§ **ABOUT THIS EXERCISE**
Reproduce the data below, substituting "Search" for each occurrence of "Buscar" and leaving all other text unchanged.

§ **RECORDS**
[Start of section]

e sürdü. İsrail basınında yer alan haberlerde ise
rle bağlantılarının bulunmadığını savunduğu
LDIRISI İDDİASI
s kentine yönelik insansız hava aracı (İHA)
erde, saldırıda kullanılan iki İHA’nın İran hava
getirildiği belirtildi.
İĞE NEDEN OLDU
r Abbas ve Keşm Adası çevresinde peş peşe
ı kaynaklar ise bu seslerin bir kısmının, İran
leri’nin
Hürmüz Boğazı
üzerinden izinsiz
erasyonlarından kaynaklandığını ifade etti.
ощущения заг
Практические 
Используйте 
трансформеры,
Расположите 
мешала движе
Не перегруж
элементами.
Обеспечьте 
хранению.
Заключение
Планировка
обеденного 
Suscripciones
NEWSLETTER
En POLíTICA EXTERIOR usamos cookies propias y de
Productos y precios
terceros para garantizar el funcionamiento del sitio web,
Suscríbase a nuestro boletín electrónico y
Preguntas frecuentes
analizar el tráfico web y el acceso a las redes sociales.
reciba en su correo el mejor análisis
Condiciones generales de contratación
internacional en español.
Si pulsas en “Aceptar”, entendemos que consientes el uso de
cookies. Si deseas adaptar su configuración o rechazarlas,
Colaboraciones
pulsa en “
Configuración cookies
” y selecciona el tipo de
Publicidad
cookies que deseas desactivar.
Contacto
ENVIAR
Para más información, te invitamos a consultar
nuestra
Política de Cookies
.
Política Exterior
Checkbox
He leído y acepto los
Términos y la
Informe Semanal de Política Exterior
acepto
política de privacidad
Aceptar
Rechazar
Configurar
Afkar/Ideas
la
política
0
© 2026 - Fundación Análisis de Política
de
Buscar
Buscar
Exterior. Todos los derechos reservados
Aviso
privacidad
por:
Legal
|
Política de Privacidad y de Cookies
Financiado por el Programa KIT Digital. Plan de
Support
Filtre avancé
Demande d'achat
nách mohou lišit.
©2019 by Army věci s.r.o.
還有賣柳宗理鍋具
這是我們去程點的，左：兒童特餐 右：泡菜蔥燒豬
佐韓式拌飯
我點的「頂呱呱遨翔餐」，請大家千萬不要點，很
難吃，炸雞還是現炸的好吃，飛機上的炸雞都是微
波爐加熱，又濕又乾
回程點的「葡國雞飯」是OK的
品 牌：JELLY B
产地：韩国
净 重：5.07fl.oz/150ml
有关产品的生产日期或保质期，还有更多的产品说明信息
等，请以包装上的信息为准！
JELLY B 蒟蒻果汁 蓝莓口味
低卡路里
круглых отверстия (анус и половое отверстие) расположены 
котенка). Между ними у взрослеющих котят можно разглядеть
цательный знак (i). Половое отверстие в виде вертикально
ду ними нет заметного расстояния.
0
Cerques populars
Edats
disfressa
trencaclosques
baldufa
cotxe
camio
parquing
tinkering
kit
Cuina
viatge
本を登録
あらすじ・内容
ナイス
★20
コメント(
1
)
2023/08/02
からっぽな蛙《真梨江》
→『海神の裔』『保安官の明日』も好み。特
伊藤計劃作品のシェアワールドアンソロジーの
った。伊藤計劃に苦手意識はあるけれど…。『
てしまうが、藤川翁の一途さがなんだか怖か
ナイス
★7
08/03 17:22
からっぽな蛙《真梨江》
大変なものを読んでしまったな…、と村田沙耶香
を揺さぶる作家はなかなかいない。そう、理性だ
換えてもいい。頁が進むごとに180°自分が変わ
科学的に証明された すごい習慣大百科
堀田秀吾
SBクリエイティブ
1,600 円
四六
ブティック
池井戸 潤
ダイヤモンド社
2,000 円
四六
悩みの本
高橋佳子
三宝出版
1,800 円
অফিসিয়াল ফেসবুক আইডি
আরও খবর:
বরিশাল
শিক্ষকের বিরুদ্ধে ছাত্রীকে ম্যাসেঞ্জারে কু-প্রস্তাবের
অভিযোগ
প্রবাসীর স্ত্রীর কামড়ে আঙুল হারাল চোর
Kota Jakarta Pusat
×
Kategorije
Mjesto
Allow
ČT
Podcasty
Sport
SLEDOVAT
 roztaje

[End of section]

§ **SOLUTION TO THE EXERCISE**
e sürdü. İsrail basınında yer alan haberlerde ise
rle bağlantılarının bulunmadığını savunduğu
LDIRISI İDDİASI
s kentine yönelik insansız hava aracı (İHA)
erde, saldırıda kullanılan iki İHA’nın İran hava
getirildiği belirtildi.
İĞE NEDEN OLDU
r Abbas ve Keşm Adası çevresinde peş peşe
ı kaynaklar ise bu seslerin bir kısmının, İran
leri’nin
Hürmüz Boğazı
üzerinden izinsiz
erasyonlarından kaynaklandığını ifade etti.
ощущения заг
Практические 
Используйте 
трансформеры,
Расположите 
мешала движе
Не перегруж
элементами.
Обеспечьте 
хранению.
Заключение
Планировка
обеденного 
Suscripciones
NEWSLETTER
En POLíTICA EXTERIOR usamos cookies propias y de
Productos y precios
terceros para garantizar el funcionamiento del sitio web,
Suscríbase a nuestro boletín electrónico y
Preguntas frecuentes
analizar el tráfico web y el acceso a las redes sociales.
reciba en su correo el mejor análisis
Condiciones generales de contratación
internacional en español.
Si pulsas en “Aceptar”, entendemos que consientes el uso de
cookies. Si deseas adaptar su configuración o rechazarlas,
Colaboraciones
pulsa en “
Configuración cookies
” y selecciona el tipo de
Publicidad
cookies que deseas desactivar.
Contacto
ENVIAR
Para más información, te invitamos a consultar
nuestra
Política de Cookies
.
Política Exterior
Checkbox
He leído y acepto los
Términos y la
Informe Semanal de Política Exterior
acepto
política de privacidad
Aceptar
Rechazar
Configurar
Afkar/Ideas
la
política
0
© 2026 - Fundación Análisis de Política
de
Search
Search
Exterior. Todos los derechos reservados
Aviso
privacidad
por:
Legal
|
Política de Privacidad y de Cookies
Financiado por el Programa KIT Digital. Plan de
Support
Filtre avancé
Demande d'achat
nách mohou lišit.
©2019 by Army věci s.r.o.
還有賣柳宗理鍋具
這是我們去程點的，左：兒童特餐 右：泡菜蔥燒豬
佐韓式拌飯
我點的「頂呱呱遨翔餐」，請大家千萬不要點，很
難吃，炸雞還是現炸的好吃，飛機上的炸雞都是微
波爐加熱，又濕又乾
回程點的「葡國雞飯」是OK的
品 牌：JELLY B
产地：韩国
净 重：5.07fl.oz/150ml
有关产品的生产日期或保质期，还有更多的产品说明信息
等，请以包装上的信息为准！
JELLY B 蒟蒻果汁 蓝莓口味
低卡路里
круглых отверстия (анус и половое отверстие) расположены 
котенка). Между ними у взрослеющих котят можно разглядеть
цательный знак (i). Половое отверстие в виде вертикально
ду ними нет заметного расстояния.
0
Cerques populars
Edats
disfressa
trencaclosques
baldufa
cotxe
camio
parquing
tinkering
kit
Cuina
viatge
本を登録
あらすじ・内容
ナイス
★20
コメント(
1
)
2023/08/02
からっぽな蛙《真梨江》
→『海神の裔』『保安官の明日』も好み。特
伊藤計劃作品のシェアワールドアンソロジーの
った。伊藤計劃に苦手意識はあるけれど…。『
てしまうが、藤川翁の一途さがなんだか怖か
ナイス
★7
08/03 17:22
からっぽな蛙《真梨江》
大変なものを読んでしまったな…、と村田沙耶香
を揺さぶる作家はなかなかいない。そう、理性だ
換えてもいい。頁が進むごとに180°自分が変わ
科学的に証明された すごい習慣大百科
堀田秀吾
SBクリエイティブ
1,600 円
四六
ブティック
池井戸 潤
ダイヤモンド社
2,000 円
四六
悩みの本
高橋佳子
三宝出版
1,800 円
অফিসিয়াল ফেসবুক আইডি
আরও খবর:
বরিশাল
শিক্ষকের বিরুদ্ধে ছাত্রীকে ম্যাসেঞ্জারে কু-প্রস্তাবের
অভিযোগ
প্রবাসীর স্ত্রীর কামড়ে আঙুল হারাল চোর
Kota Jakarta Pusat
×
Kategorije
Mjesto
Allow
ČT
Podcasty
Sport
SLEDOVAT
 roztaje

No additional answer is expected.